• _Raw records_
----

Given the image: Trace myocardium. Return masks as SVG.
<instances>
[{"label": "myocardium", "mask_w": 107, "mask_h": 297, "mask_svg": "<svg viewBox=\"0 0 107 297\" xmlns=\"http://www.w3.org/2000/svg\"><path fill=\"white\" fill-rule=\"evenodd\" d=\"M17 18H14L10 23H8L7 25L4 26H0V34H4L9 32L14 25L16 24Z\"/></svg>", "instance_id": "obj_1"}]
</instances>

----

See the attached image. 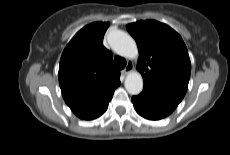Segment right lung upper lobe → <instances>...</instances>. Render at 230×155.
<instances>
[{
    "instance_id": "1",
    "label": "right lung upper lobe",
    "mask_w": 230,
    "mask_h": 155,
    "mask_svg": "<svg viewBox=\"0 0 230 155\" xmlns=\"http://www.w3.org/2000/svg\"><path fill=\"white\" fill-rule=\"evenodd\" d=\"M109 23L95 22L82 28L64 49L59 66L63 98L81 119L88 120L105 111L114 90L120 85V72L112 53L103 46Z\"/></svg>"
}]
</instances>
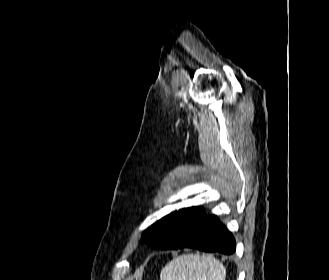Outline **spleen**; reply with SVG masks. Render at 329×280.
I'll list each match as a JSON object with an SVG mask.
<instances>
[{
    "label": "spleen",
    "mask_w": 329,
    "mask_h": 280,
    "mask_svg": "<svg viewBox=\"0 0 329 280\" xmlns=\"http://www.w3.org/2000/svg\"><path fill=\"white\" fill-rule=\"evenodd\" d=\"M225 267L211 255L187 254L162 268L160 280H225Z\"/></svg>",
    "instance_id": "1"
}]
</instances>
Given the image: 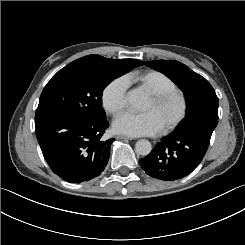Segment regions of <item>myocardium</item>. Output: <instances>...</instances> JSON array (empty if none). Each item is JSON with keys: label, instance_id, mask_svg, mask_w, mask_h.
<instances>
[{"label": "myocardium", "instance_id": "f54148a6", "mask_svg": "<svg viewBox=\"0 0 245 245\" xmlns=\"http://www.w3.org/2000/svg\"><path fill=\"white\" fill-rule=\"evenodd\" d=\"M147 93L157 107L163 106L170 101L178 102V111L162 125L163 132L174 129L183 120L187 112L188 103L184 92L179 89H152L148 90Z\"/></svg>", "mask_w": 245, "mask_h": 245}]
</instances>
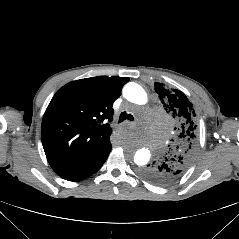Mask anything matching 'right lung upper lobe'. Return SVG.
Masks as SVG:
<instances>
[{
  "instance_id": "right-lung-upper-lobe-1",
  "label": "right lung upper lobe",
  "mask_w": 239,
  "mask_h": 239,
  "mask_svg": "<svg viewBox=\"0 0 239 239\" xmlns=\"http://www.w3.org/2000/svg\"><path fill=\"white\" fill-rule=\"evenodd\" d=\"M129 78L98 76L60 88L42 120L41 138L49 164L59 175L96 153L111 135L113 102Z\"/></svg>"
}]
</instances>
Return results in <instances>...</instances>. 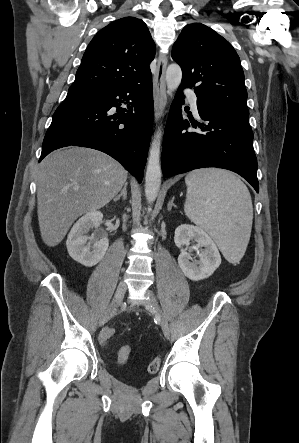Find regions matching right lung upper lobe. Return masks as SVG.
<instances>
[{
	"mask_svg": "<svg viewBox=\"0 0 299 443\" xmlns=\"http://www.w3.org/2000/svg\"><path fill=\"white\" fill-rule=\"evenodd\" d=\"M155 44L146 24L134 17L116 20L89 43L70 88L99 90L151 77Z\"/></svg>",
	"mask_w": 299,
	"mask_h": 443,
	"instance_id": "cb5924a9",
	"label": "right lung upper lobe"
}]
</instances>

----

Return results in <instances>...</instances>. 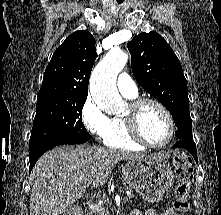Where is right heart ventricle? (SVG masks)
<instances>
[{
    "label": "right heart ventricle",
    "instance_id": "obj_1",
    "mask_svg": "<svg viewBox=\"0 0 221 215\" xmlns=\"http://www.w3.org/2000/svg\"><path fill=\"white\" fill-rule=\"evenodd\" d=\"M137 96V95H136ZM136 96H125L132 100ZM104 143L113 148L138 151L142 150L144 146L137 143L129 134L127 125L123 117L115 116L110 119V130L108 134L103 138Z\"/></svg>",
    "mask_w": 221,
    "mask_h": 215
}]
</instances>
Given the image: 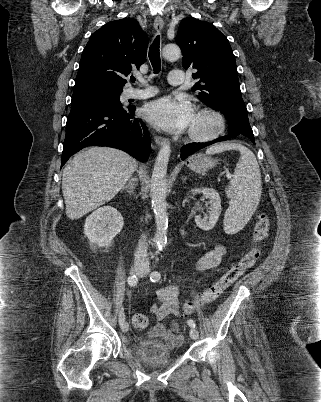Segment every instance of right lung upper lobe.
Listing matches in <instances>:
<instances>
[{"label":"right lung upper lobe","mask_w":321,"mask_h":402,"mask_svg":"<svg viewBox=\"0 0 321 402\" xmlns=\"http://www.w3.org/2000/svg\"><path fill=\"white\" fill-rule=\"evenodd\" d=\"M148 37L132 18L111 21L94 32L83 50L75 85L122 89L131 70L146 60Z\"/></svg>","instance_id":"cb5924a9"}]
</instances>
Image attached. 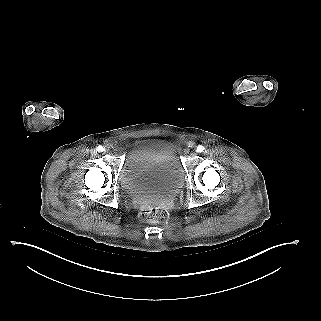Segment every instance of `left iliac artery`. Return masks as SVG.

----

• _Objective_
Rewrite the lines starting at the one containing "Given the image: Trace" and ending at the one containing "18H14L10 23H8L7 25L4", putting "Outline" in place of "Trace" and leaving everything else as it is.

• _Written answer_
Given the image: Outline myocardium. Return masks as SVG.
<instances>
[{"label": "myocardium", "mask_w": 107, "mask_h": 297, "mask_svg": "<svg viewBox=\"0 0 107 297\" xmlns=\"http://www.w3.org/2000/svg\"><path fill=\"white\" fill-rule=\"evenodd\" d=\"M17 18H14L10 23H8L7 25L4 26H0V34H4L9 32L14 25L16 24Z\"/></svg>", "instance_id": "obj_1"}]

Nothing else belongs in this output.